• Sonuç bulunamadı

Reklam bir çok amaca hizmet eder. Bu amaçlar; bilgi sağlamak, bir markaya ilişkin olumlu bir tutum gelişmesini sağlamak, satın alma eğilimini ve isteğini yaratmak, tüketicinin markayı satın almasını sağlamak. Reklam; nihai hedefi bilgi vermek, olumlu tutumlar geliştirmek ve reklam verenlerden yana eylem (genellikle ürün veya hizmet satışı) sağlamak olan bir kitlesel iletişimdir(Dutka, 2002:7). Reklam araştırmaları, reklam ajanslarının ve reklam verenlerin ilgi alanlarındadır(Tunalı, 2002:25). Yani reklam araştırmalarını araştırma şirketlerinden reklam ajansları talep edebileceği gibi, yapılan işi denetlemek etkinliğini kontrol etmek amacıyla reklam veren tarafından da talep edilebilir. Çoğunlukla araştırma şirketleri tarafından gerçekleştirilirken, gerektiğinde reklam ajansları tarafından da reklam araştırmaları yapılabilir.

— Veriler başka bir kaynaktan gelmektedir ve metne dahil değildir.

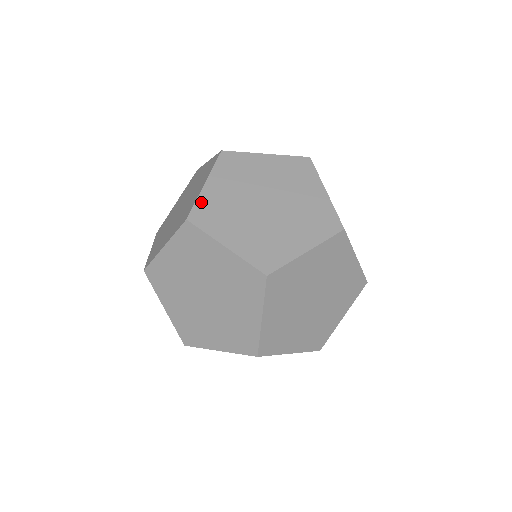
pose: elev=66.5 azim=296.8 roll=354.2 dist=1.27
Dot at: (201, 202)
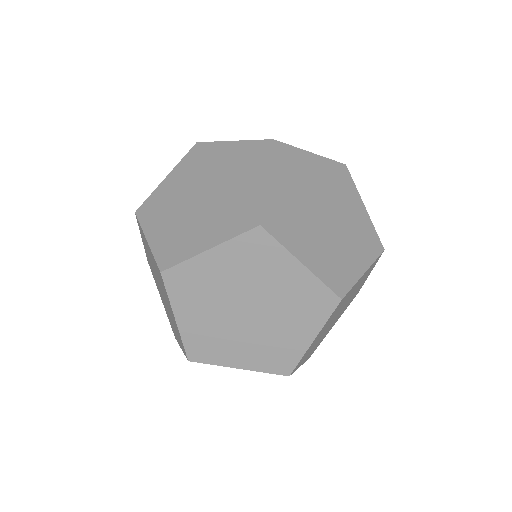
Dot at: (153, 195)
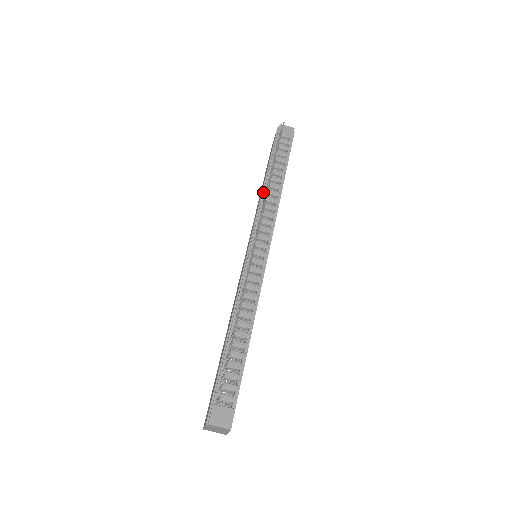
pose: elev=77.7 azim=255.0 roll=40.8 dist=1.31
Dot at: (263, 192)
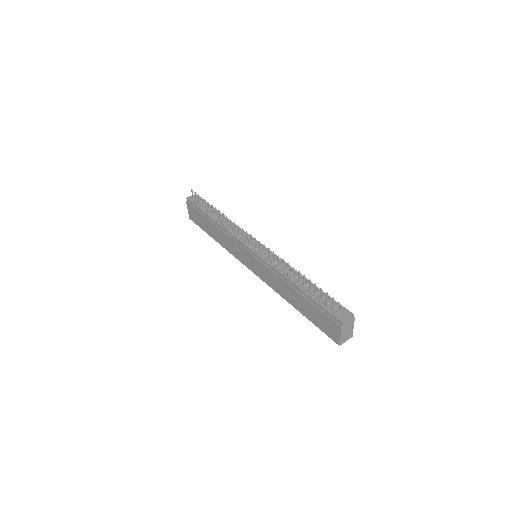
Dot at: (222, 227)
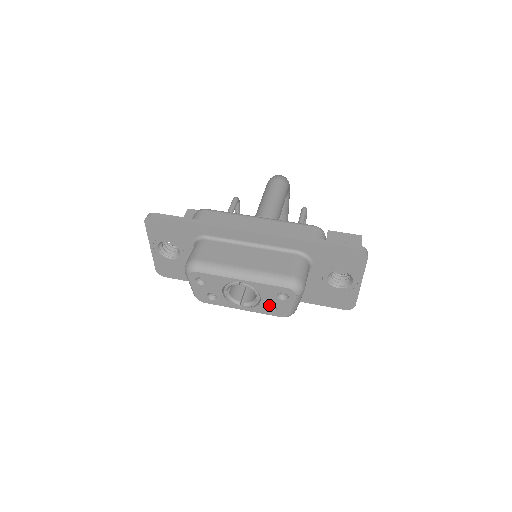
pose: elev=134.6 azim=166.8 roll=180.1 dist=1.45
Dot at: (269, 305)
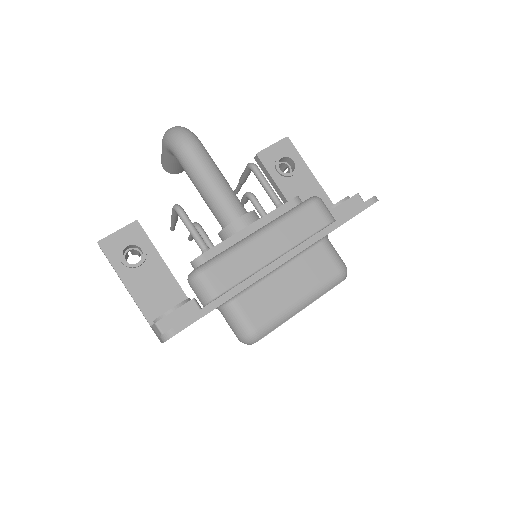
Dot at: occluded
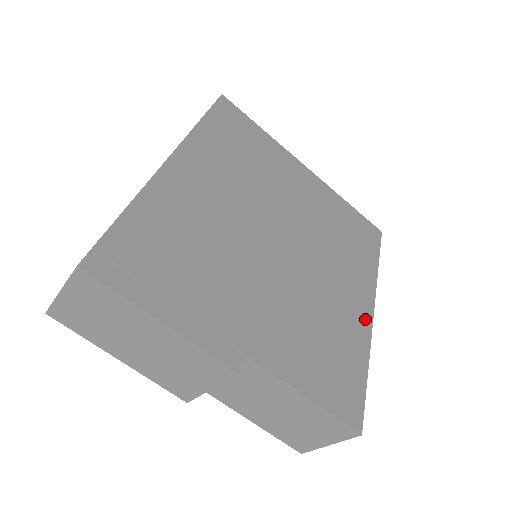
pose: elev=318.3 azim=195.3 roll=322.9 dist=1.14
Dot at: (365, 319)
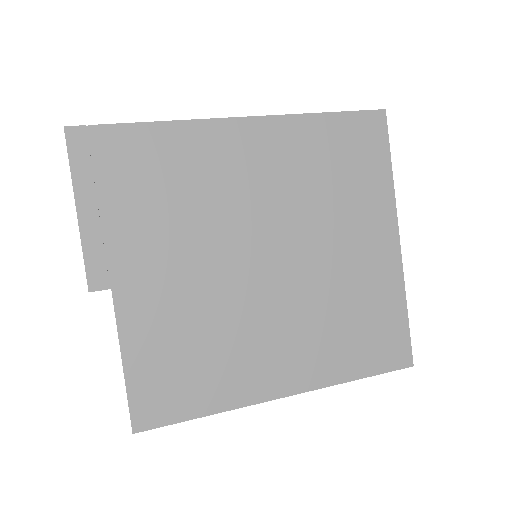
Dot at: (266, 390)
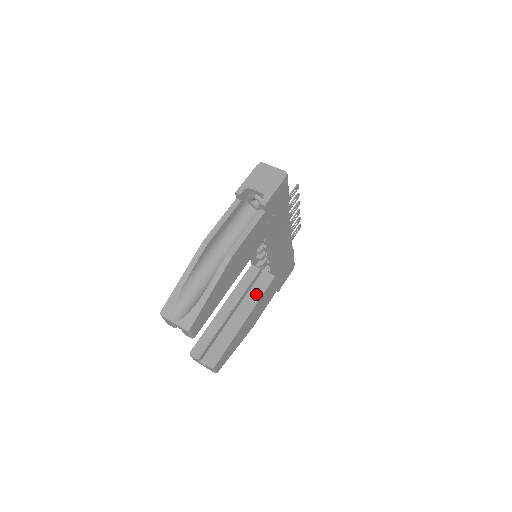
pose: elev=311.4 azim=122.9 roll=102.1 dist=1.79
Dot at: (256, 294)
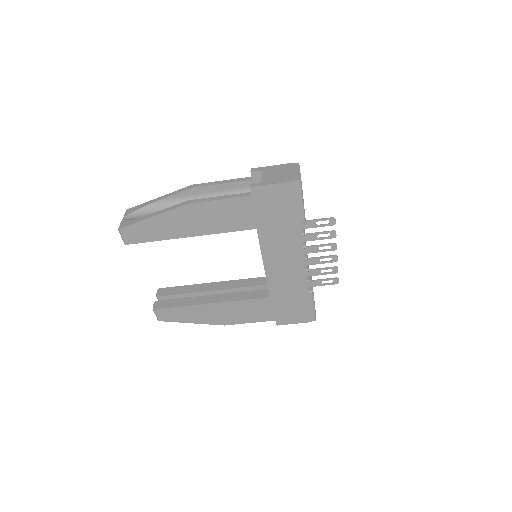
Dot at: (241, 295)
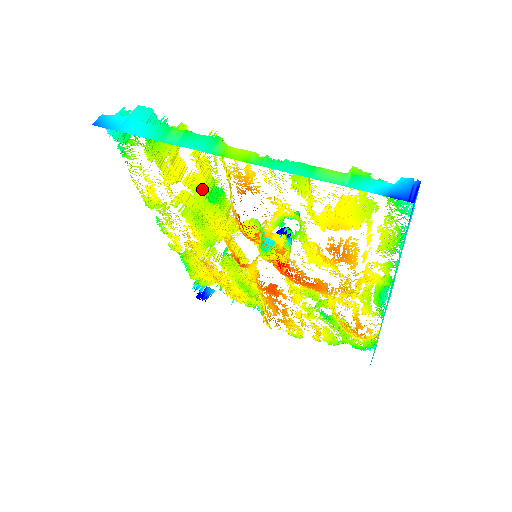
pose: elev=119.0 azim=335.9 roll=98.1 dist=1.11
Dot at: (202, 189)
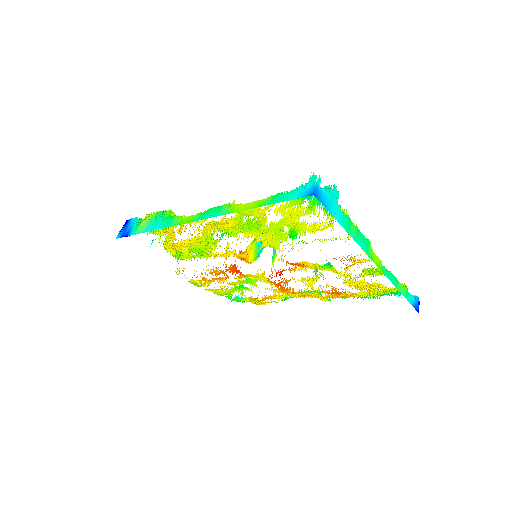
Dot at: (297, 231)
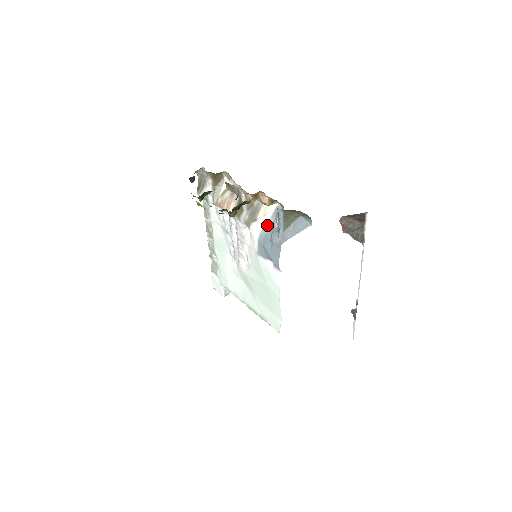
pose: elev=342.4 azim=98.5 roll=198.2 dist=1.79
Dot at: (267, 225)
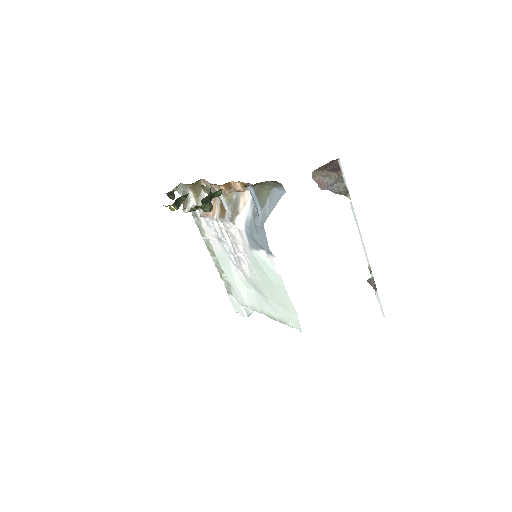
Dot at: (249, 213)
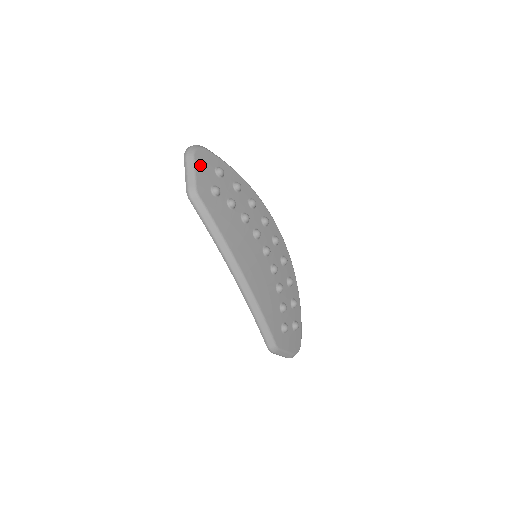
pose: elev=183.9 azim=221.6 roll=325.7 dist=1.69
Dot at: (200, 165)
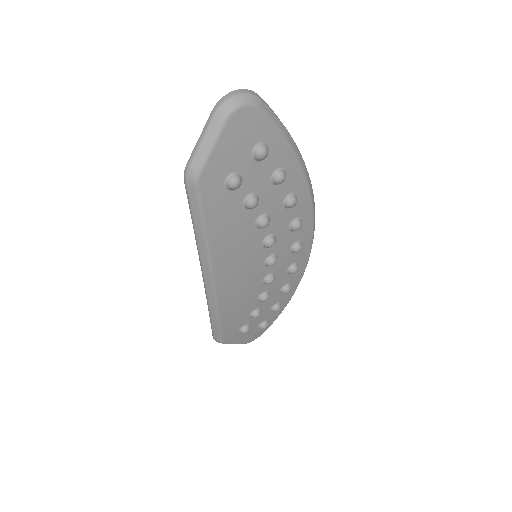
Dot at: (230, 137)
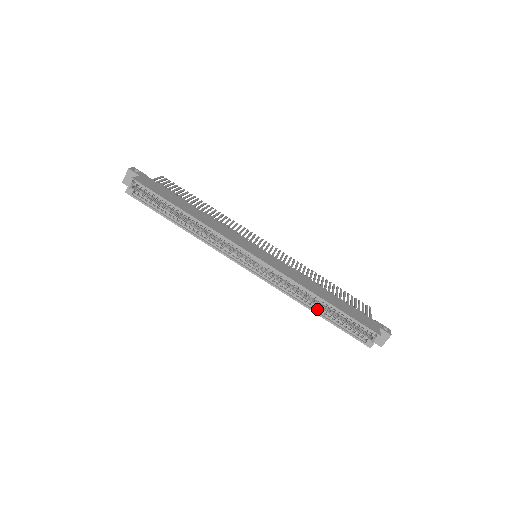
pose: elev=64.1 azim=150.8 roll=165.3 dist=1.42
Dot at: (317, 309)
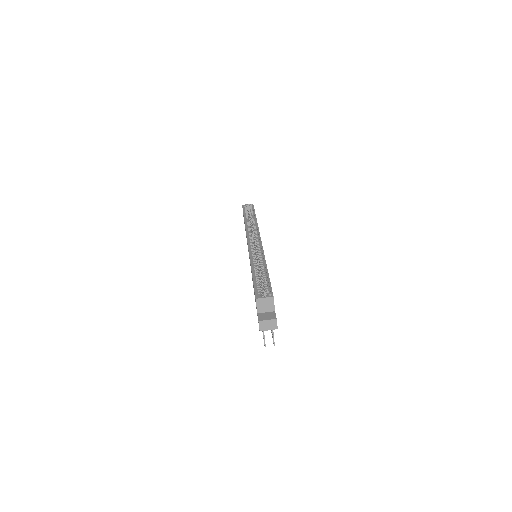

Reklam etkilerinin ölçülmesi çalışmalarının gelişme ve genel kabule erişmesini olumsuz yönde etkileyen tüm faktörlere karşın gelişme sürmekte, yöntemlerde ve teknik alanda kaydedilen ilerlemelerin sayesinde reklamın etkileri konusunda daha güven verici bilgiler elde edilmektedir(Devrez, 1999:9).

Günümüzde reklamın etkinliğini temelde 2 geleneksel yaklaşım altında toplanan farklı metotlarla değerlendirmek mümkündür: Laboratuar deneyleri ve alan çalışmaları. Her iki yaklaşım da farklı disiplinlere bağlıdır, farklı değişkenler üzerinde yoğunlaşmaktadır ve farklı amaçlar gütmektedir. Her ikisinin de farklı avantaj ve dezavantajları vardır. Genellikle laboratuar yaklaşımlarına davranışsal örneklerde alan araştırmaları da örneklem incelemelerinde rastlanmaktadır. İdeal olanı her birini tek başına kullanmak yerine ikisini birden kullanmaktır(Tellis, 2004:53 ). Reklamın etkisini ölçmek için sadece satış rakamlarına bakmak yeterli değildir. İnsanların hafızasında ne kadar yer ettiği ve hatırlanma düzeyi de reklam etkisinin bir göstergesidir. Reklamın etkilerinin ölçülmesine ilişkin araştırmalar, reklam harcamalarındaki hızlı artışlar, reklamla ilgili kararların nesnel verilere dayatılmak istenmesinin belirginleşmesi ve bireysel reklamların etkilerinin birbirinden farklı olmasının anlaşılması gibi faktörlerin de etkisiyle kısa zamanda hızlı bir gelişme göstermiştir(Devrez, 1999:12). Reklam etkilerini ölçmek için yapılan araştırmaların güvenilirliği de çok önemlidir. Nasıl bir yöntemle araştırmanın yapılacağı ve elde edilen sonuçların da doğru yorumlanması gereklidir. Reklamın ölçülmesi için kullanılan yöntemlerin sayısı çok fazladır. Reklamın hangi etkisinin ölçüleceğine önceden karar vererek buna göre bir yol izlenmelidir. Reklam içerik analizleri ve reklam araştırmaları birbirinden farklı konulardır ve birbirine karıştırılmamalıdır.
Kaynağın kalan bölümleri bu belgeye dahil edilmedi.